Choses politiques

Cinq minutes de bonheur

J’ai passé le Réveillon avec des amis, une petite fête intime entre quatorze-z-yeux. Notre hôte avait mis une musique de fond pour nous mettre à l’aise. J’étais affalé sur le canapé en écoutant la playlist très hétéroclite qui tapissait la discussion.

À un moment donné, les hauts-parleurs ont diffusé timidement « Wind of Change » des Scorpions, et Marcel Proust s’est imposé à moi: j’étais ramené 10 ans en arrière dans le souvenir de mes premières boums.

Tibert, un exemple de bonheur

J’étais propulsé dans ma chemise-à-carreaux-super-à-la-mode, gominé comme le bras droit de Michael Corleone et sexy comme un bûcheron scandinave. J’étais au milieu de la piste de danse, dans les bras d’une Valentine, d’une Séverine ou d’une Anne-Gilberte. J’étais grisé par les harmonies des Scorpions qui me montaient le long des jambes.

« I follow the Moskva / Down to Gorky Park / Listening to the wind of change »

Je sentais le vent s’engouffrer dans l’espace qui me séparait de ma cavalière du moment. Nous dansions sur du béton brut, dans l’inévitable garage qui accueillait les surprises-parties adolescentes. Le propriétaire du lieu avait sans doute passé l’après-midi à ranger ses outils. On voyait encore quelques traces d’huile sur le sol. On avait maladroitement dissimulé l’armoire métallique avec un drap blanc.

« The world is closing in / Did you ever think / That we could be so close, like brothers »

Trois médiocres haut-parleurs éructaient les mêmes musiques que la semaine d’avant, le même quart d’heure américain, la même demi-heure de slow. On ne savait pas danser autre chose que le slow, alors on ne mettait que ça à entendre. Les couples s’enlaçaient, se délaçaient, se prélassaient, puis finissaient par se lasser. Tania sortait avec Mathieu. Jérôme avait quitté Mélanie. Laure pleurait dans un coin.

Pas grave. La musique continuait de nous faire danser.

« Take me to the magic of the moment / On a glory night / Where the children of tomorrow dream away / in the wind of change »

L’avantage de « Wind of Change », c’était que ce genre de morceau vous donnait l’occasion d’avoir d’ambitieux projets. Les Scorpions en avaient pour cinq bonnes minutes à égréner leur langoureuse mélodie, ce qui vous offrait l’opportunité de nouer avec votre partenaire une relation aux proportions démesurées: à l’âge où les couples qui duraient plus d’un week-end étaient considérées comme des vieux ringards, cinq bonnes minutes équivalaient à une demande en mariage.

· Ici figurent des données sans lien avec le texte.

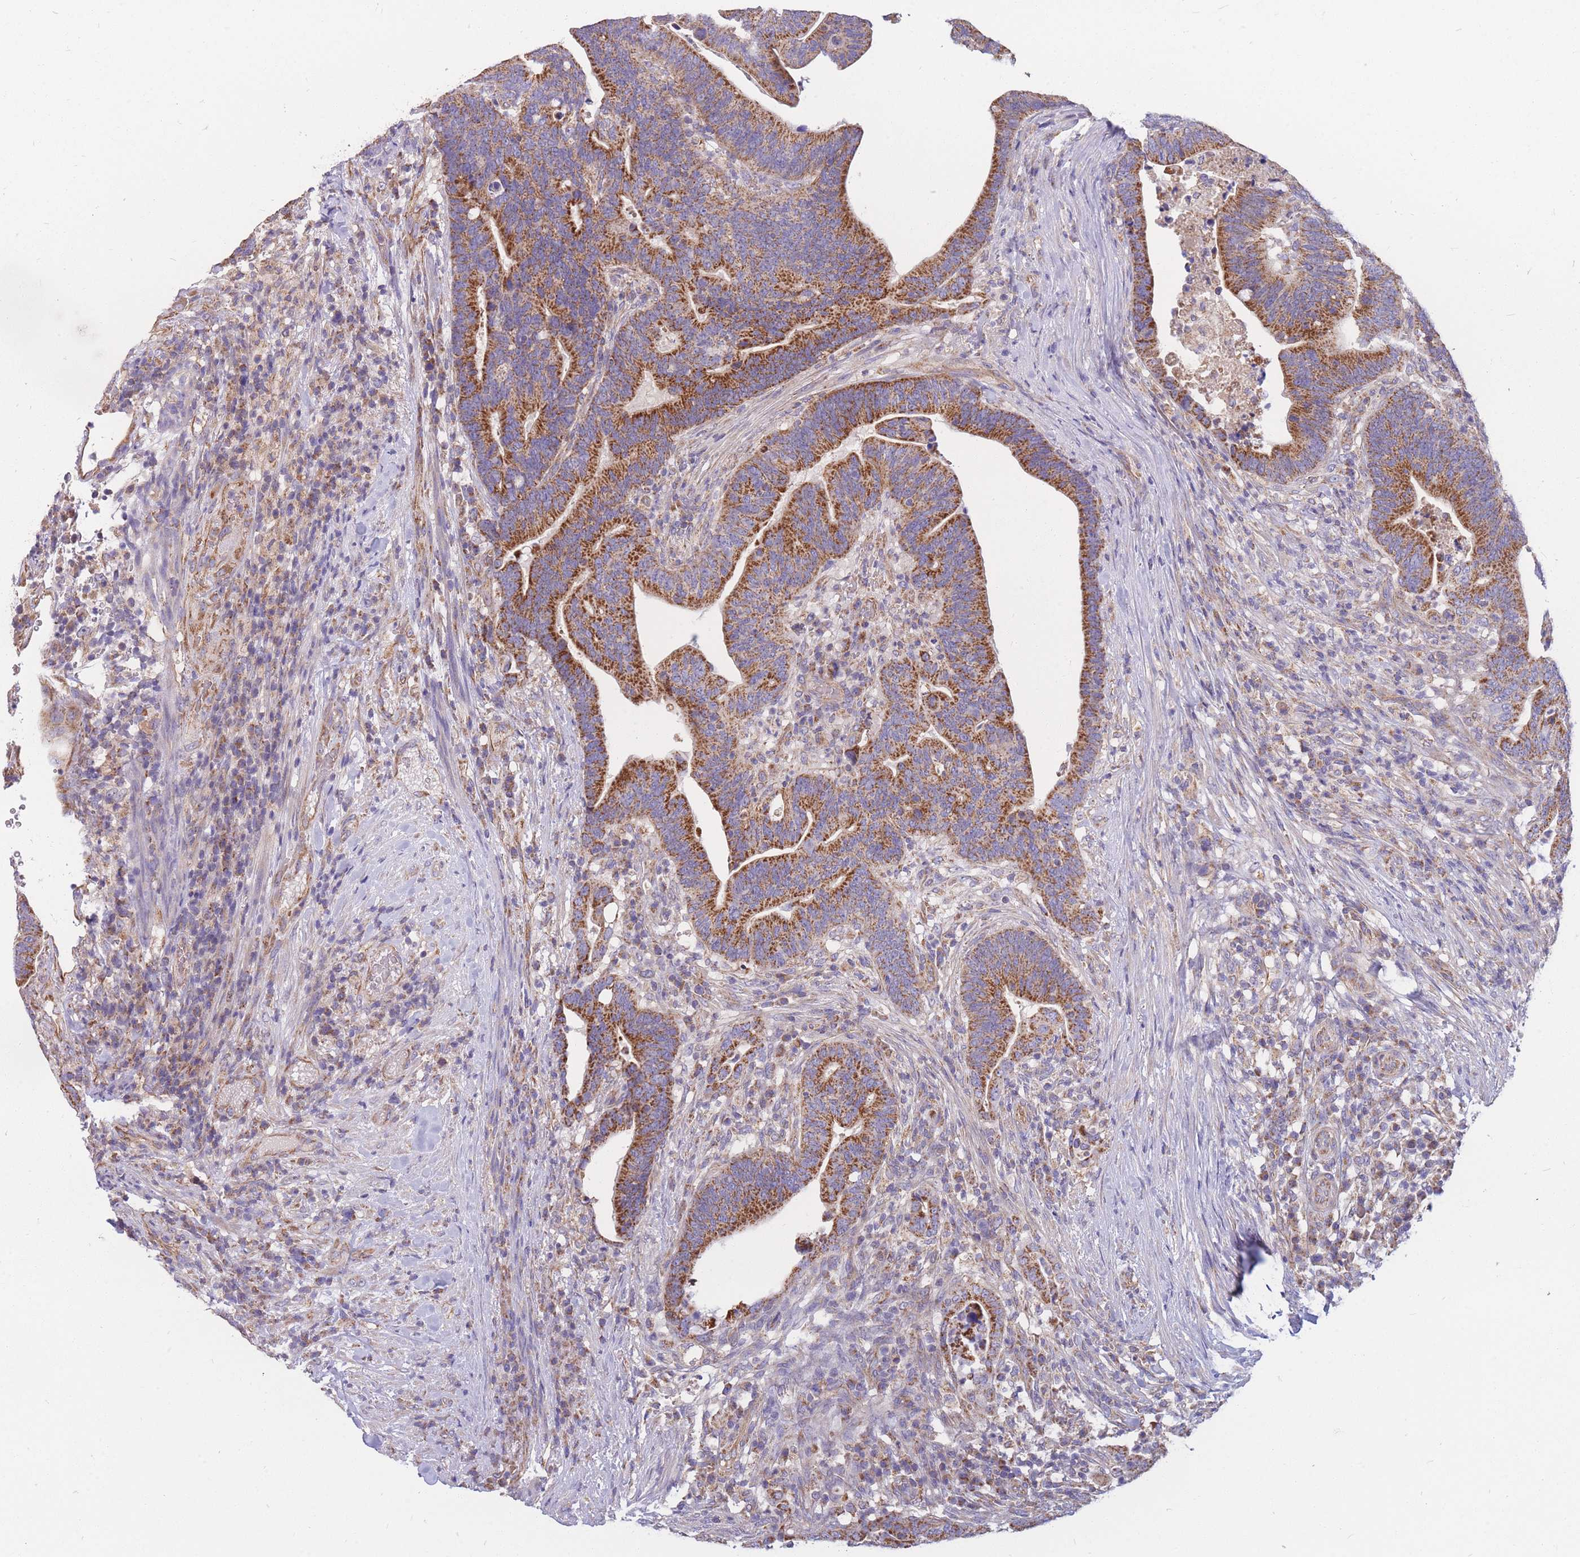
{"staining": {"intensity": "strong", "quantity": ">75%", "location": "cytoplasmic/membranous"}, "tissue": "colorectal cancer", "cell_type": "Tumor cells", "image_type": "cancer", "snomed": [{"axis": "morphology", "description": "Adenocarcinoma, NOS"}, {"axis": "topography", "description": "Colon"}], "caption": "The photomicrograph exhibits immunohistochemical staining of colorectal cancer (adenocarcinoma). There is strong cytoplasmic/membranous positivity is seen in about >75% of tumor cells.", "gene": "MRPS9", "patient": {"sex": "female", "age": 66}}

J’attendais invariablement cette chanson pour inviter la plus belle fille de la soirée. Déjà doté d’une précieuse oreille musicale, j’étais le premier à repérer les accords magiques, ce qui me procurait une longueur d’avances sur mes concurrents pour aller solliciter la chère élue. Je savourais son « oui, volontiers », et je l’entraînais sur la piste de danse avec le sourire de celui qui sait qu’il a gagné cinq minutes de bonheur assuré.

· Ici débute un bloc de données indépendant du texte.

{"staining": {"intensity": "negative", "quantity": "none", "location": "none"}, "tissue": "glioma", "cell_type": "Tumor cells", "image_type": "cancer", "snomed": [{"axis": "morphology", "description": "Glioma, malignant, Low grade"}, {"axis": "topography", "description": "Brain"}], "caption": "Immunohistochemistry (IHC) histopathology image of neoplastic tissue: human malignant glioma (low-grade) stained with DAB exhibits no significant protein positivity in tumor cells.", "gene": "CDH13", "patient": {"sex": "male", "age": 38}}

La symphonie commençait. Les premiers accords « softs » nous glissaient dans une délicieuse intimité. Je plongeais mes yeux dans ses yeux, je pressais mon corps contre son corps. Après le premier refrain, je sentais généralement poindre cette embarrassante tension qui vous oblige à respecter une pudique distance au niveau de la ceinture. Je craignais qu’elle ne perçoive mon émotion. Je priais pour qu’elle attibue la déformation de mon pantalon à une contrainte extérieure (clé, lipsick, ouvre-boîte). Je contenais violemment mon émoi.

« Take me to the magic of the moment / On a glory night / Where the children of tomorrow share their dreams / With you and me »

Cinq minutes de bonheur contenu.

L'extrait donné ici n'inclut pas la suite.